「無論在情感、知識及專業方面,我都不信任理論。......這些理論的建構要求以關鍵的實驗去驗證其真偽。一旦被推翻,理論就會被取代。它們可以用數學或邏輯的形式來表達。但如果從理論的角度去處理人文學科、歷史研究及社會研究,以至文學及藝術的品評,我覺得是虛偽不實的。關鍵的實驗及驗證並不適用於人文學科(除非是在物質的、紀實的層次)。我們對人文學科的反應是直覺的敘事。在語意無邊的活力中,在意義的洪流裡,在詮釋不受規限的交互作用裡,唯一相關的議題是個人的選擇、品味、親切的回響或充耳不聞。柯立芝並沒有排斥撒姆爾約翰遜,畢卡索並不比拉斐爾更優越。在人文的領域裡,『理論』不過是失去耐性的直覺。
我認為當前理論在文學、歷史、社會學等論述的勝利無非是自我欺騙,是懾於科學的威望而作出的妥協退讓,對我而言,這種抽象規畫既不能改變,也不能傳達個別化的生命力。......沒有兩隻憤怒的獅子會吼叫出同樣的英勇故事。受到布雷克『細微殊性的神聖』所迷惑,也目眩於在棋賽裡,走了頭五步之後,棋局發展的機率超過宇宙中的原子數量,我發現自己已經孤立於目前理論主導的風潮。解構主義、後現代主義,以數學模式(數學往往假裝無辜)應用在歷史和社會研究上的遊戲,主導了當前學術批評所追求的氣候。」 ─ George Steiner,
“rrata: An Examined Life”
pp5-6
我一直認為,「人文」(humanities)跟「科學」(science)之間存在著一種相當根本和內在的矛盾。以科學的原則去處理詩歌、文學、歷史甚至音樂,未免跟它所研究的事物從本質上出現差異。我的意思是,我們當然可以這樣做,卻無可避免地在研究的過程中扭曲它們,因為「人文」的價值往往在於其「殊性」(particularity),強調這個與那個之間恐怕是最些微的差異,而理論最主要的責任則在於找出它們的「共性」(commonality),至終追溯到它們之間最大公約的原則,以確定它的普遍解釋能力。
齊白石或徐悲鴻的一幅水墨畫,跟傍晚掛在旺角銀行閘門上那堆中國畫有甚麼不同?都是蕭邦的一首樂章,為甚麼李雲迪或郎朗彈奏起來就是不一樣?當沙特在巴黎的咖啡廳寫他的小說《嘔吐》,域陀法蘭高正準備步入奧斯維茲,並在那裡得到《人的意義追尋》的靈感。

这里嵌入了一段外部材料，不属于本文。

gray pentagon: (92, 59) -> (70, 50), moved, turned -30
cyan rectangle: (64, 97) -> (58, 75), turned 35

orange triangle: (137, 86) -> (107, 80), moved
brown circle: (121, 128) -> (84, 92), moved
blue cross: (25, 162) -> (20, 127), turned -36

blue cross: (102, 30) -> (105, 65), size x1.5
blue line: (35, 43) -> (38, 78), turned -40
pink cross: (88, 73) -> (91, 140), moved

此中存在著一種怎樣的弔詭?
畫畫有它本身的基本方法與技巧,音樂亦有其客觀的原則與道理,並且可以反映於可以客觀掌握和量度的內容。可是經典的曠世之作,卻總是在可已考取的級別以外。我們可以用甚麼尺度去量度梵高的《星夜》或畢加索的《格爾尼卡》?可以用甚麼標準去鑒賞貝多芬的《命運》與《田園》,或柴可夫斯基的《悲愴》交響曲?抑或,在藝術的世界,永遠是人的創作與表現,成了那些領域的鑑別標準?
倒果推因,我們當然很容易就可以指出法國大革命與中國文化大革命在歷史、社會、政治、文化上的差異,並因而帶來截然不同後果和影響。活在當下,誰又能夠預料一個危機的出現是歷史的契機還是災難的序幕?
請證明上帝的存在!
可是我們甚至不能證明自己的存在。事實上就連笛卡兒那著名的「我思故我在」,亦無法通得過現代語言分析的解剖。至於要求科學上的驗證,那就更連擺上討論桌的基本條件也欠奉。畢竟,誰證明些甚麼?

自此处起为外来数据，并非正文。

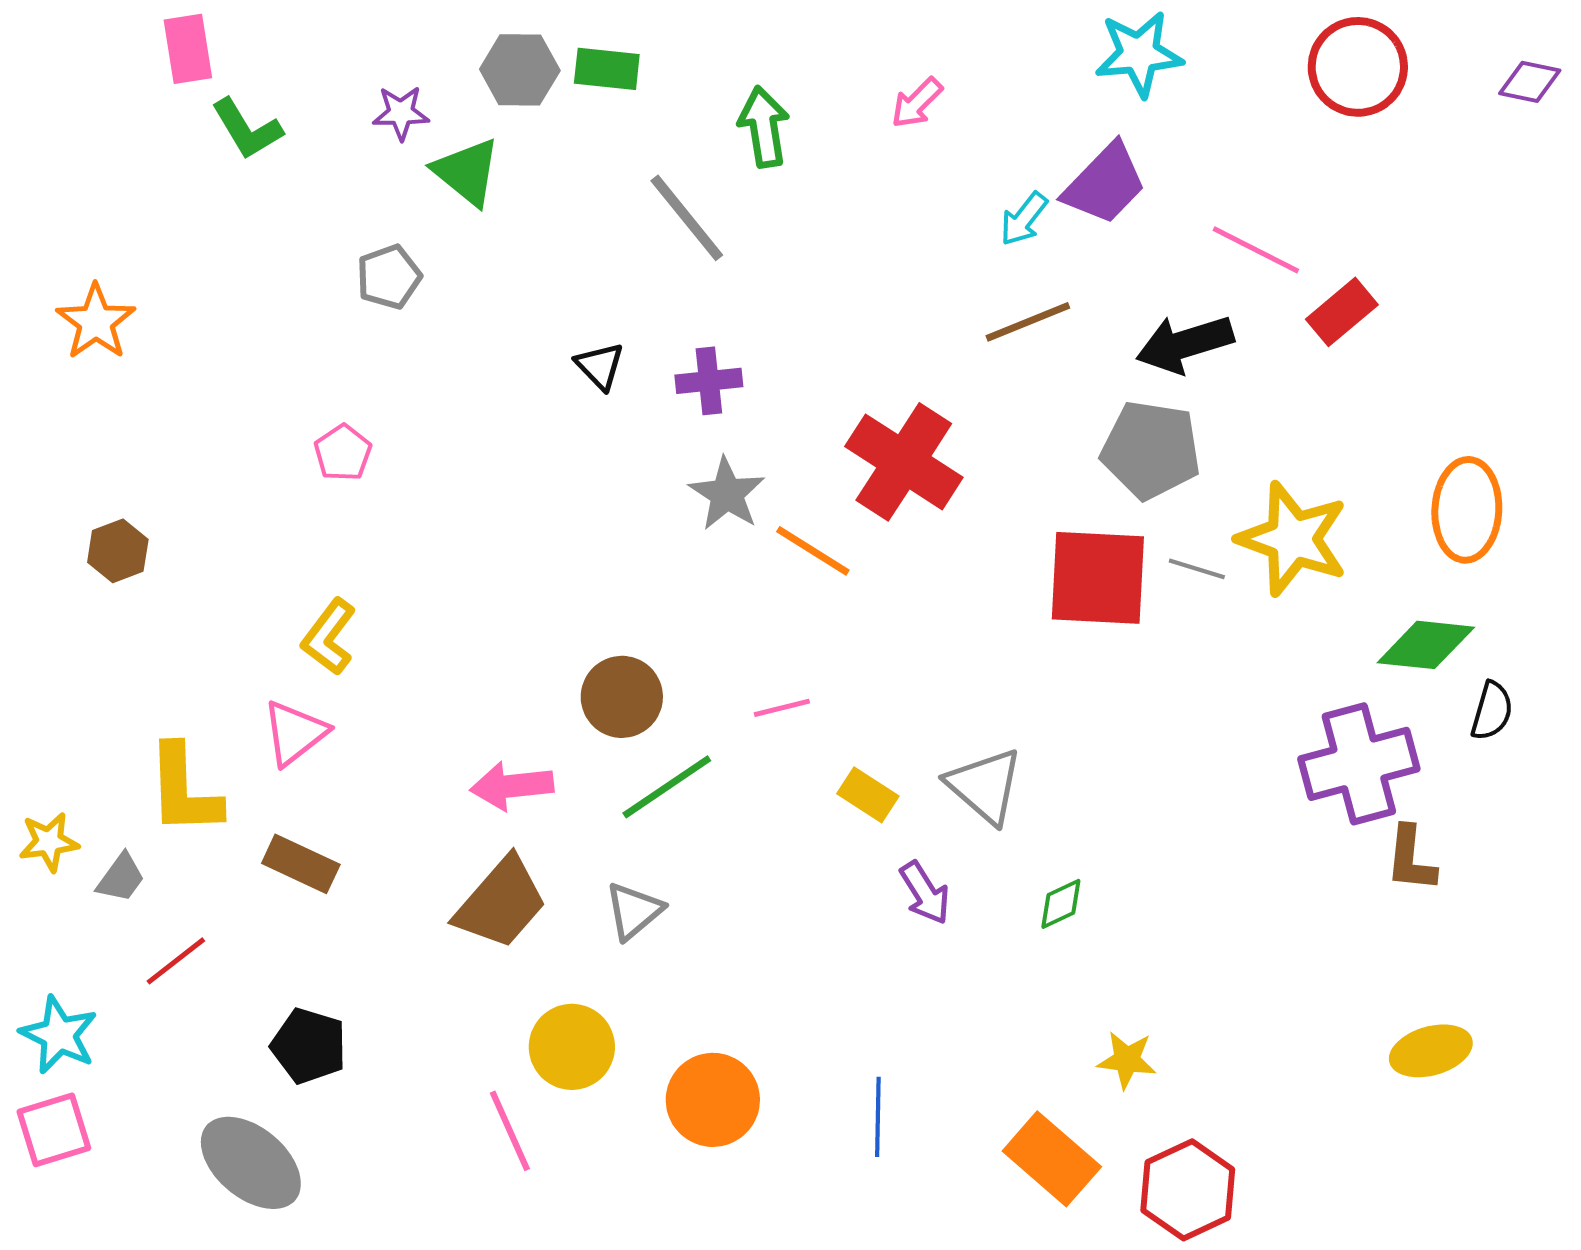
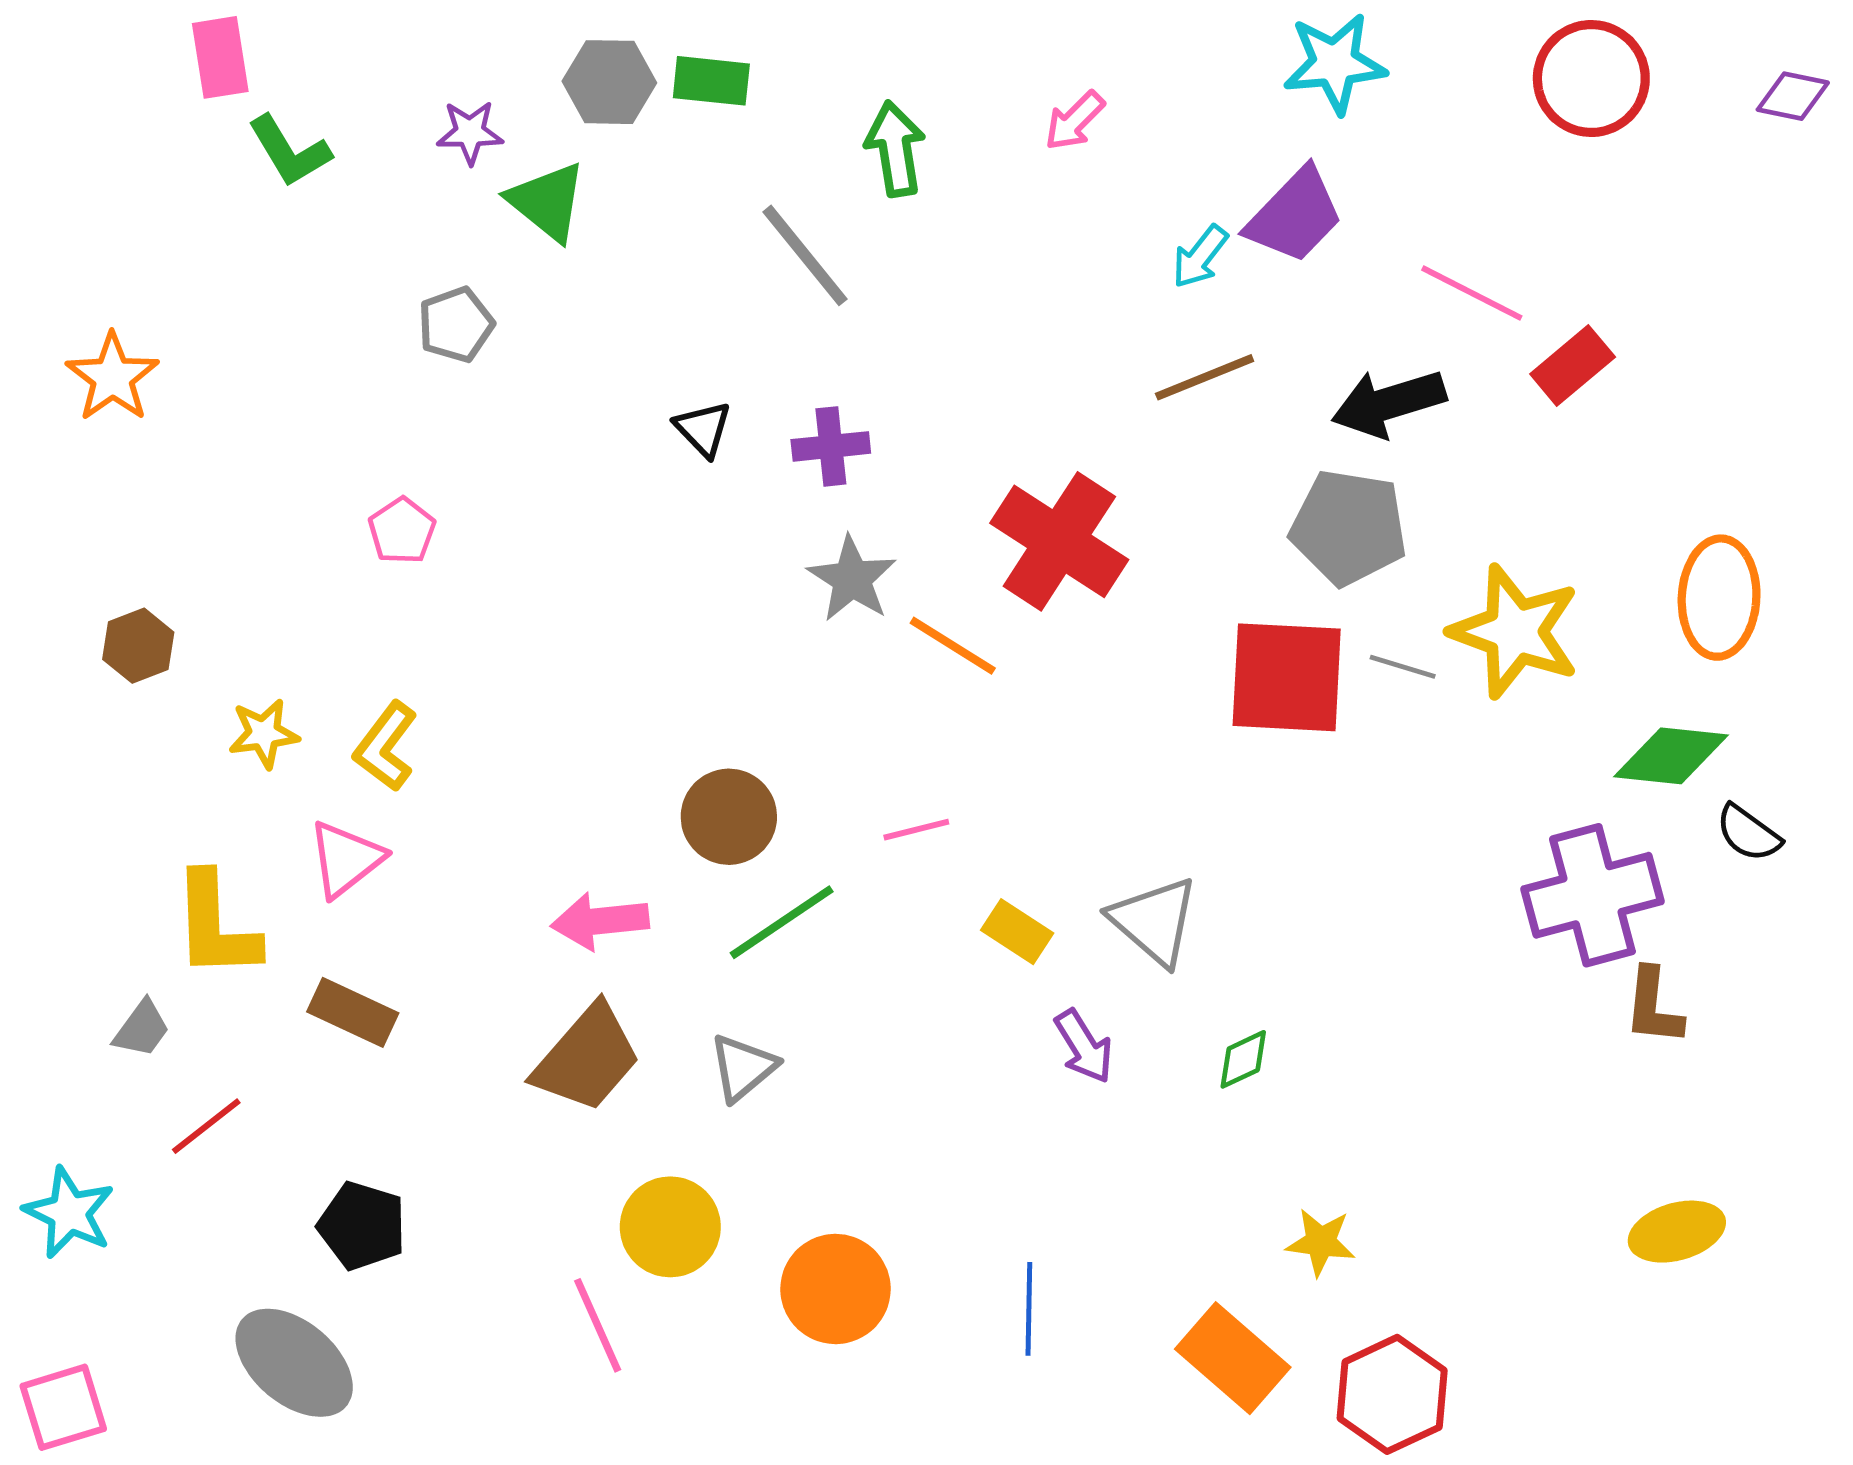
black semicircle: (1492, 711) -> (1748, 833), turned 110
yellow star: (49, 842) -> (264, 734), moved
pink square: (54, 1130) -> (63, 1407), moved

在重理而輕文、重具體實效而輕精神價值的社會裡,一切不可觸摸、量度、檢驗和分析的事物彷彿失去其存在的價值。懾於科學在現代社會的威望,不單是文學、歷史、社會學等論述向數學邏輯的理論模式作出妥協退讓,就連宗教信仰亦難逃數理邏輯的檢視和鑑證。只是「證明......存在」的論證模式實在是相當低層次的實驗室習作;而離開了實驗室,它就再沒有任何有意義的存在價值。正如基本樂理可以是學習音樂的入門,卻無能成為鑑辨大師作品的標準;同樣,能夠被證明的,通常都是最無關痛癢的。而我們卻彷彿將它奉為宇宙間最高的真理原則!
在人文的領域,「理論」不過是失去耐性的直覺。